Task directions: Summarize the clownfish salinity text in two sentences.
** Text section follows **
Effects of salinity on total length, body height, and body weight of the two dominant A. melanopus species in the group reared at different salinities for 90 days: 34, 25, 15, and 10 ppts. Values are means±SD (n=4) and different letters indicate significant differences (P<0.05).

Expression of PRL in cinnamon clownfish upon acclimation to low salinity

In order to analyze the level of PRL expression in cinnamon clownfish, RNAs were isolated from the pituitary glands of the fish reared in water where the salinity was shifted from 34 ppt to 15 ppt. Fish were collected at 0, 4, 8, 24, 48, and 144 h of acclimation at 15 ppt and subject to RNA isolation followed by a PRL transcript analysis using RT-PCR (Figure 6). The result showed an increase in the PRL transcript reaching the highest level (almost 5-fold) at 24 h of acclimation at 15 ppt followed by a decrease in the level, but it was still higher than that of 34 ppt, as adaptation continued to 48 h and 144 h.
Figure 6

Analysis of PRL mRNA level in cinnamon clownfish A. melanopus upon exposure to 15 ppt. Total RNA(0.5μg) prepared from pituitary gland was used for generating cDNA by reverse transcription followed by PCR amplification using PRL-specific primers. Levels of β-actin mRNA were evaluated as a control. The expression level of each prolactin mRNA was normalized with respect to the level of β-actin transcript. Each value represents the mean±SE (n=4) and the same letters indicate no significant difference (P>0.05).

Plasma parameters

The levels of Na+, Cl-, and osmolality were measured from the plasma of the fish exposed to 15 ppt. Levels of Na+ in the plasma were 205±3.9, 172±3.8, 170±3.9, and 175±3.3 mEq/L, respectively, at 0, 4, 8, and 24 h of acclimation (Table 2). The level was increased to 192±2.2 mEq/L as acclimation extended to 144 h. The levels of Cl- were 189.1±1.0, 159.6±3.6, 156.2±4.2, 158.2±2.2, and 174.1±2.1 mEq/L at 0, 4, 8, 24, and 144 h, respectively, of adaptation at 15 ppt. A similar tendency of plasma osmolality to decline in the initial stage but to recover its level as acclimation continued was also observed, as indicated by 379±1.0, 312.5±5.5, 313.0±3.0, 331.5±2.5, and 351.5±0.5 mOsm/kg of osmolalities at 0, 4, 8, 24, and 144 h, respectively, of adaptations (Table 2).
** End of Text section **
** Entries provided follows **
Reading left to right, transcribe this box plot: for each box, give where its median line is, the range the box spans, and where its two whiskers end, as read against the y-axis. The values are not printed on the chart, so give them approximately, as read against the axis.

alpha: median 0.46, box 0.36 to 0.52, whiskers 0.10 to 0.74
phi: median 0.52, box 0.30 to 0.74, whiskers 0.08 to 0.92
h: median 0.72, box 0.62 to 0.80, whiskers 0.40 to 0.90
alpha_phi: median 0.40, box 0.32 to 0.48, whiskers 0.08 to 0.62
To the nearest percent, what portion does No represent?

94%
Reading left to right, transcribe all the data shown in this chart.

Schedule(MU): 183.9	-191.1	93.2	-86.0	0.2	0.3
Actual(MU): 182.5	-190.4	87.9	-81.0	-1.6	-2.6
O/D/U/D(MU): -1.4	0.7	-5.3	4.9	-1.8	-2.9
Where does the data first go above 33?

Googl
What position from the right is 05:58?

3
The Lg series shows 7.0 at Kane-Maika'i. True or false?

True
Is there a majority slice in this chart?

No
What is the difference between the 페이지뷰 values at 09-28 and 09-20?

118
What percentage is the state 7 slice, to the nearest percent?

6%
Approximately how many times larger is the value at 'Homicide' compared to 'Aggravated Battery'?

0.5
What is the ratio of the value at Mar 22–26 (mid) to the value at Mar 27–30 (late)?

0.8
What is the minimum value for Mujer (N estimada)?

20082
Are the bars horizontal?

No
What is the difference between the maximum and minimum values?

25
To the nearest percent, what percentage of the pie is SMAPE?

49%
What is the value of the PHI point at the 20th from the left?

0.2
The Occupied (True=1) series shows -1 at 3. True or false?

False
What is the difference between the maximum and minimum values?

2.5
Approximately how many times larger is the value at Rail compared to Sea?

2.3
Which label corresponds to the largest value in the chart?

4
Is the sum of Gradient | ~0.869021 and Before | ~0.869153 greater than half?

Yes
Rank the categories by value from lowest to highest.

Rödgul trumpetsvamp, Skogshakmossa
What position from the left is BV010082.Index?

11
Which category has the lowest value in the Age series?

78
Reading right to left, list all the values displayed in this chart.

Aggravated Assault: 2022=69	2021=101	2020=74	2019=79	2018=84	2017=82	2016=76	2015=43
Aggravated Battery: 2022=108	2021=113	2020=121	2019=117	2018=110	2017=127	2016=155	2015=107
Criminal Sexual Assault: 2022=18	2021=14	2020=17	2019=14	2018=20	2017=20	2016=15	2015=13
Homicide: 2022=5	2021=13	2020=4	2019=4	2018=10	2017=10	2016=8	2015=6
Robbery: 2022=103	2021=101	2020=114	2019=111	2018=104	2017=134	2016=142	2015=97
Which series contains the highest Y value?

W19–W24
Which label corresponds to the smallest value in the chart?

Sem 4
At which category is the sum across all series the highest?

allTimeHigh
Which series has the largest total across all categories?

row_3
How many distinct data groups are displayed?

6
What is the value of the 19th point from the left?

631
** End of Entries provided **
Reply to the task: When cinnamon clownfish were moved from 34 ppt to 15 ppt water, prolactin (PRL) transcript in the pituitary rose to its highest level, almost fivefold, at 24 h, then fell but stayed above the 34 ppt level at 48 and 144 h. Plasma Na+, Cl-, and osmolality dropped in the early hours at 15 ppt and then rose again as acclimation continued to 144 h.